On Thursday, world leaders from 44 countries including Russian President Vladimir Putin, his French counterpart Jacques Chirac, and the president of host nation Aleksander Kwasniewski, will stand alongside survivors of the camp and soldiers of the Soviet Red Army in a solemn tribute to the victims of Auschwitz.

Late Tuesday US President George W. Bush urged Americans to observe the 60th anniversary of the liberation of the camp, saying the Holocaust showed "evil is real, but hope endures."

"It is a sobering reminder of the power of evil and the need for people to oppose evil wherever it exists. It is a reminder that when we find anti-Semitism, we must come together to fight it," he said.

German Chancellor Gerhard Schroeder has also warned Germ-ans to be vigilant against the rise of neo-Nazis and voiced his shame at the horrors unleashed by the Nazi regime when more than six million people, mainly Jews, died in death and concentration camps.

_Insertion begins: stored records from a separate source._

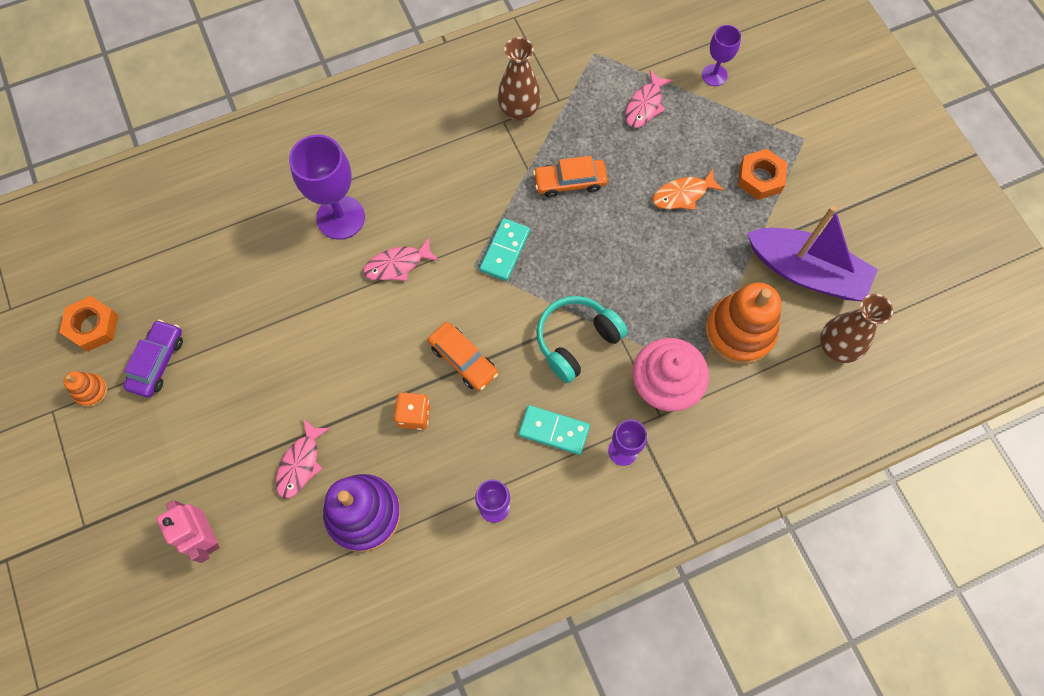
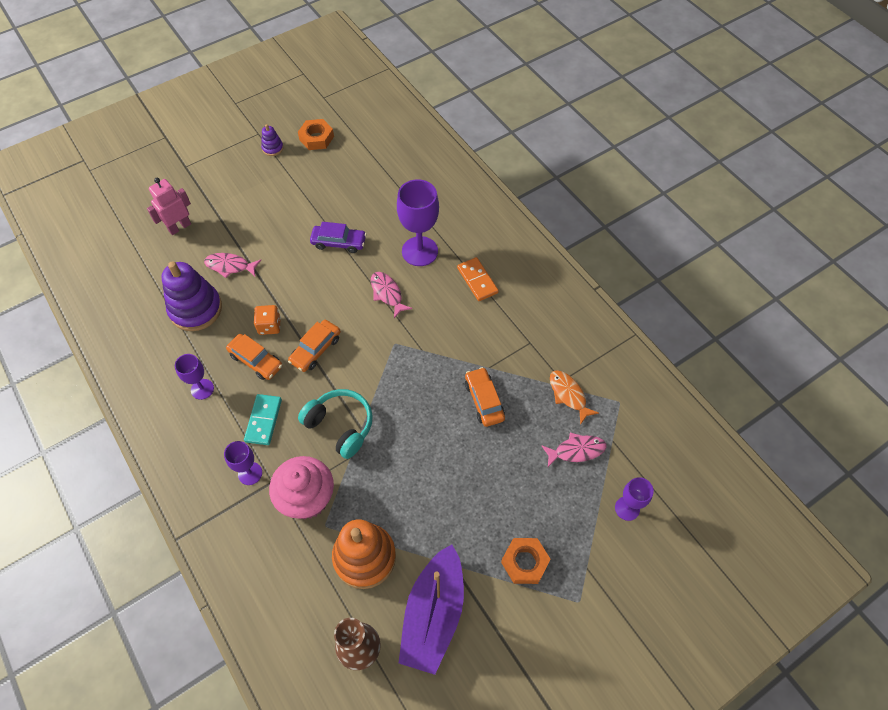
camera: 80 degrees right, 10 degrees down
orange stacking toy [63,371,108,407] -> purple stacking toy [261,124,283,156]
purple car [123,320,183,397] -> purple car moved to [310,222,367,253]
turquoise domino [479,218,530,281] -> none
brown vase [498,37,541,121] -> none
pink fish [626,70,673,128] -> pink fish turned 150 degrees clockwise [541,432,606,467]
orange fish [652,168,724,210] -> orange fish moved to [550,370,599,425]
none -> orange car [226,334,282,380]
none -> orange domino [457,257,499,301]

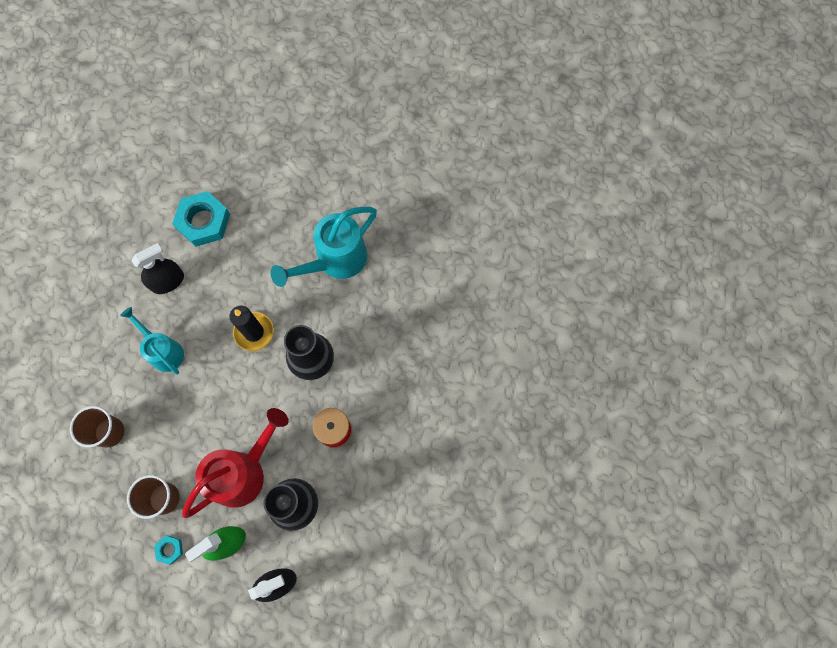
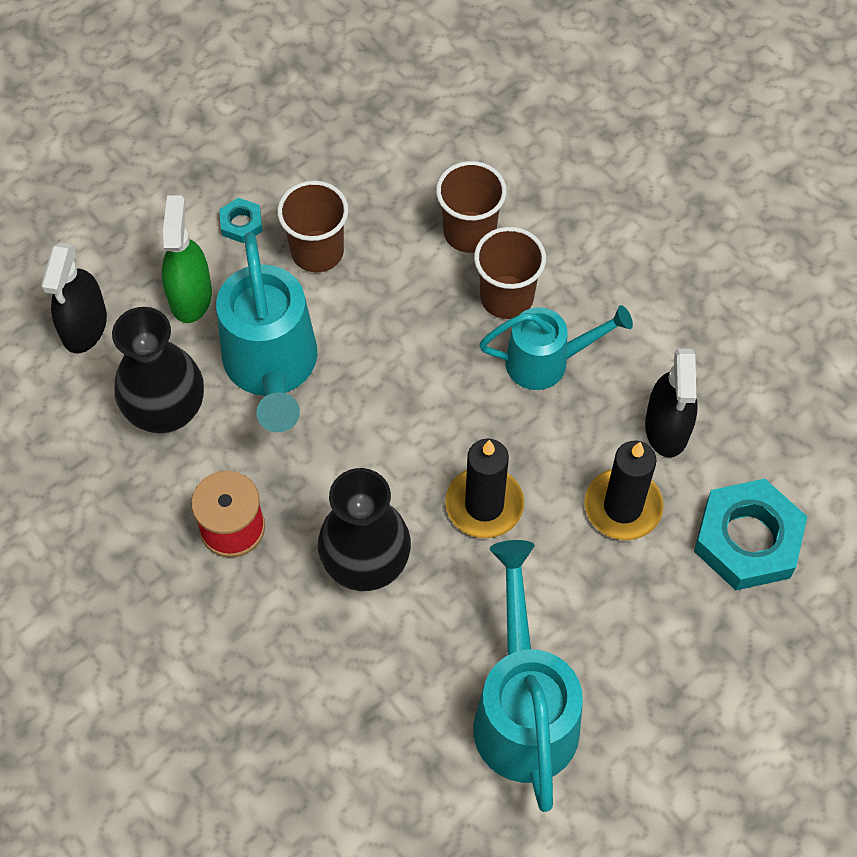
camera: 125 degrees right, 10 degrees down
red watering can [182,408,289,518] -> turquoise watering can [216,232,317,432]
none -> brown cup [474,227,546,319]
none -> black candle [584,440,664,540]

"I express my shame over those who were murdered, and before those of you who have survived the hell of the concentration camps," he said.

And he warned: "That anti-Semitism still exists is not to be denied. It is the duty of all of society to fight against it."

German President Horst Koehler will also be at the main ceremony which will begin amid tight security on Thursday at 2:30 pm (1330 GMT) at the memorial erected at Birkenau to the memory of at least 1.1 million men, women and children who died at the camp.

Most of them were Jews sent to their deaths immediately on arrival at the Nazi death factory.

Because many of the victims were "selected" by the SS for immediate extermination in specially built gas chambers, they were never registered at Auschwitz, making it impossible for historians to say precisely how many people died here. The death toll is believed to be as high as two million.

The memorial at Birkenau lies between two of the gas chambers in which victims were killed, and at the end of the train track that brought them to the camp.

During the main ceremony, world leaders will hand centre stage to survivors of camp, including former Polish foreign minister -- Auschwitz prisoner number 4427 -- Wladyslaw Bartoszewski, who will give a speech on behalf of the tens of thousands of Poles who died at the camp, not counting the hundreds of thousands of Polish Jews.